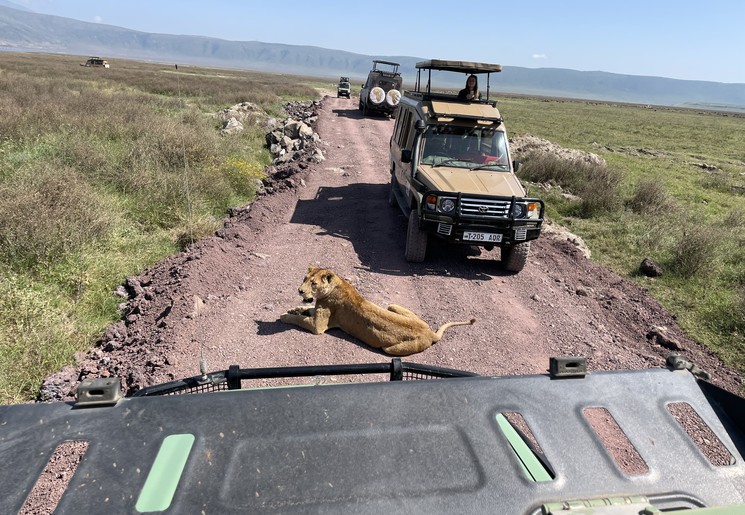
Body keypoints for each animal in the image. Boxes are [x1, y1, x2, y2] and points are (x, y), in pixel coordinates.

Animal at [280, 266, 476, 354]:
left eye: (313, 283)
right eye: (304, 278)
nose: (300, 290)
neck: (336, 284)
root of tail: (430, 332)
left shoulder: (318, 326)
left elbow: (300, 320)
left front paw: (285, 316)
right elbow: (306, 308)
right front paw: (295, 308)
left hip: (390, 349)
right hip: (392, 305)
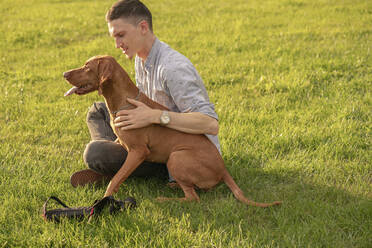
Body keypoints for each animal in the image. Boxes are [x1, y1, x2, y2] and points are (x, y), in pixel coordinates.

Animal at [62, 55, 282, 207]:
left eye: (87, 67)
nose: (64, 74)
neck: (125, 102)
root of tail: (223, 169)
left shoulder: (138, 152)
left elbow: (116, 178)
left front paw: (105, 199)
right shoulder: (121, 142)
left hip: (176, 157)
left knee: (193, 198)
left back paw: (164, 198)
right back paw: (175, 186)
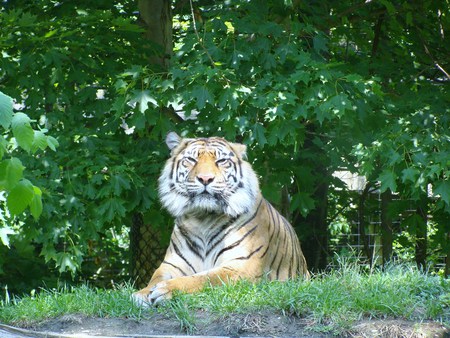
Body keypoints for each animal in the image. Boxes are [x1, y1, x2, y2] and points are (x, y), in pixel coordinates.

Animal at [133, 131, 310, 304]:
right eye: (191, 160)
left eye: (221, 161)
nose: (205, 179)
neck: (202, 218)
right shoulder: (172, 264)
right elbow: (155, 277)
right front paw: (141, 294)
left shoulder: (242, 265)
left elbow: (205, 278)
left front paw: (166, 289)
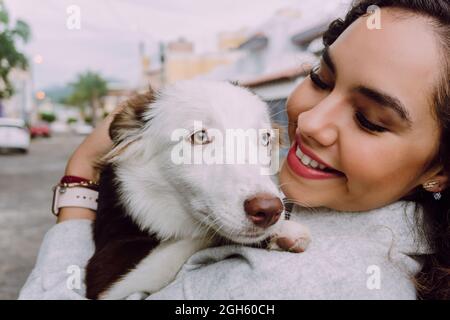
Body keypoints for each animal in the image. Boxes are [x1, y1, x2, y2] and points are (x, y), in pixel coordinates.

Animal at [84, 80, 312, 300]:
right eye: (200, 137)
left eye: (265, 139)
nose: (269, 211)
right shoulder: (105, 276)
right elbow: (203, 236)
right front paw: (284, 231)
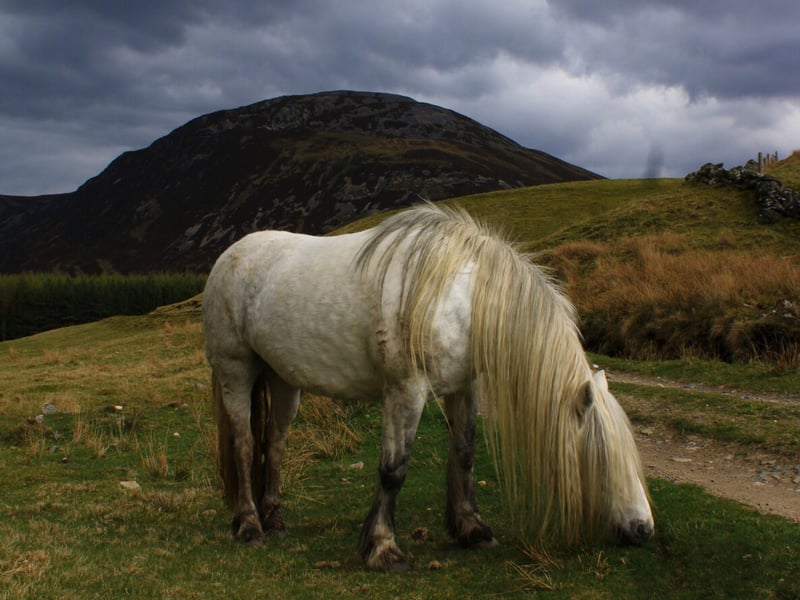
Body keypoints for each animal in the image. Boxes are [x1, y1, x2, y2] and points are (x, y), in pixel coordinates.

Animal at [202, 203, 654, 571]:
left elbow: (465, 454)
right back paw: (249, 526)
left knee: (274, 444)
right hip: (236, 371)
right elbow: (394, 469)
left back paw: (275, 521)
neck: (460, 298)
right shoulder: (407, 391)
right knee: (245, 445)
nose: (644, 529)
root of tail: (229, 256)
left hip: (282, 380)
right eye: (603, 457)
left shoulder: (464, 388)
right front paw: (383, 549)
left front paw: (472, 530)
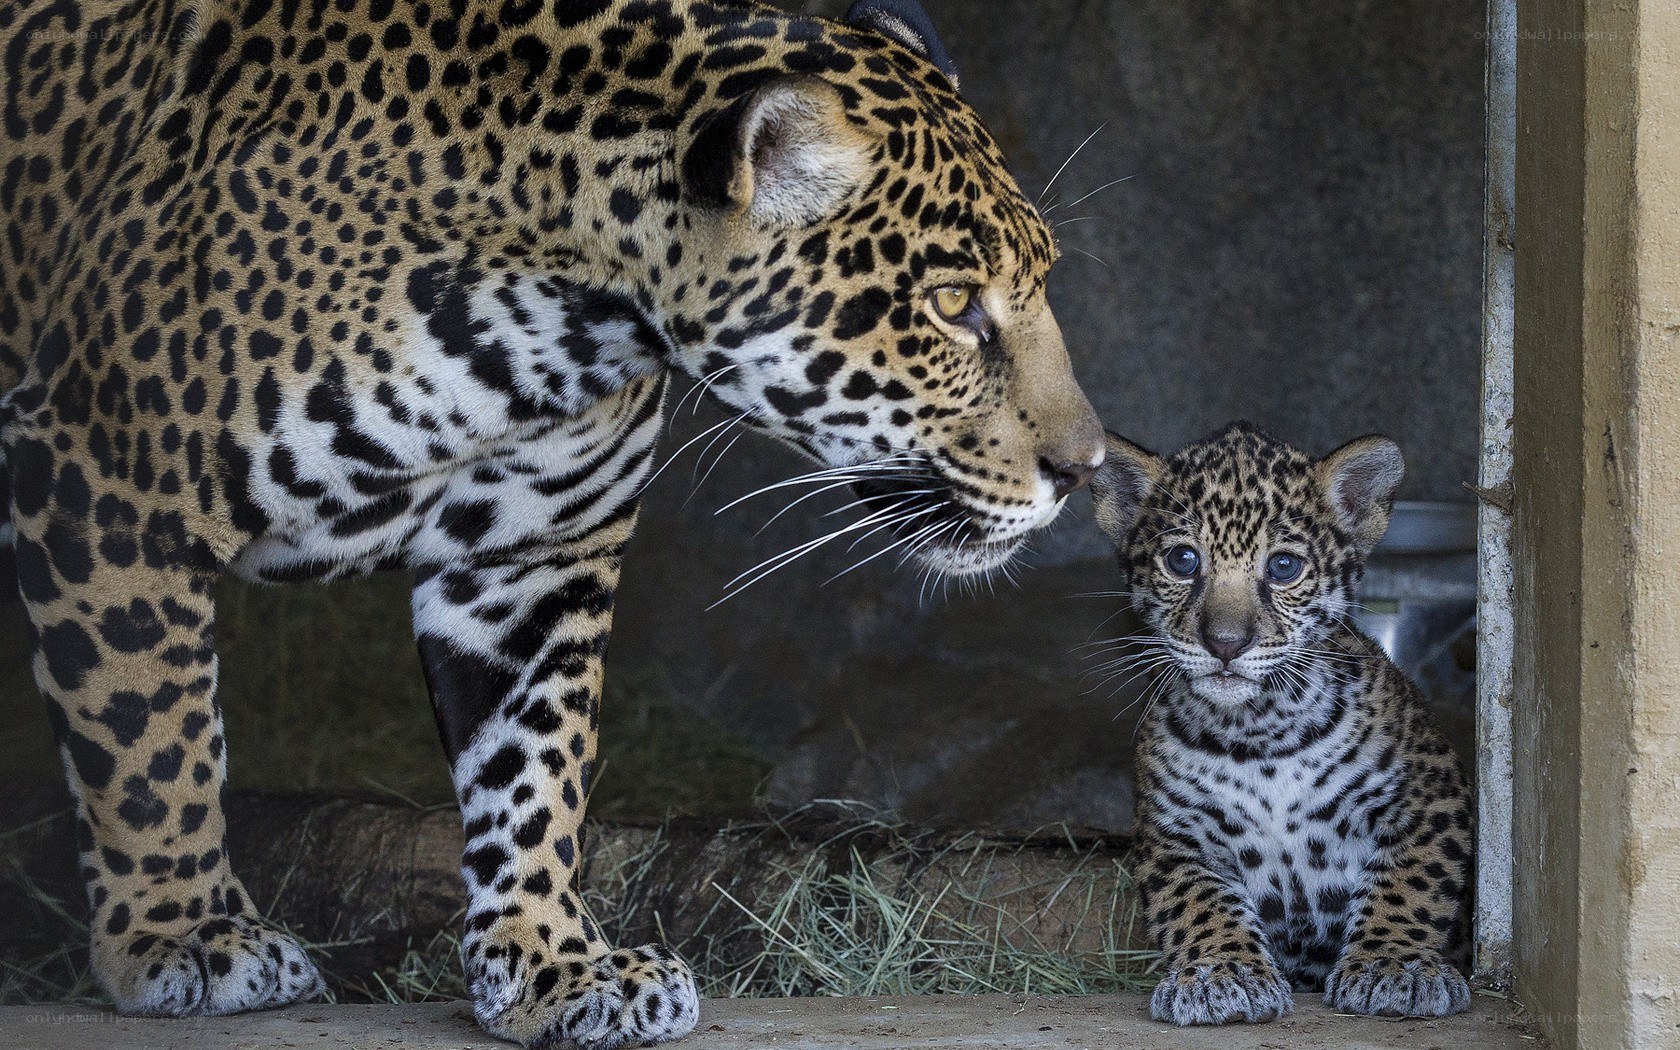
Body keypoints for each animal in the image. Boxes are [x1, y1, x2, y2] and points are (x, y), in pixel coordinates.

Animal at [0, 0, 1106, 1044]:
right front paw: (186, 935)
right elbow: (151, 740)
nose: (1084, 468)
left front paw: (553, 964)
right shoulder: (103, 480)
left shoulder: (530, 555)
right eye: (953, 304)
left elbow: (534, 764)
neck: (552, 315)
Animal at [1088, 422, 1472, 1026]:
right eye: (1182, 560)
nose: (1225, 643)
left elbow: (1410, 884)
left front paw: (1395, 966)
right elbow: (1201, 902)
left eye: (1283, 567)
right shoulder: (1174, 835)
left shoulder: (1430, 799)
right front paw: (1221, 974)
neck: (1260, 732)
====================
● **What the task requires**
Whenever a line of the records holds the string "shoulder", pick it out and copy it.

● **Task output**
left shoulder: (318, 326)
left shoulder: (138, 152)
right shoulder: (121, 142)
right shoulder: (172, 264)
left shoulder: (242, 265)
right shoulder: (105, 276)
right shoulder: (407, 391)
left shoulder: (464, 388)
right shoulder: (103, 480)
left shoulder: (530, 555)
right shoulder: (1174, 835)
left shoulder: (1430, 799)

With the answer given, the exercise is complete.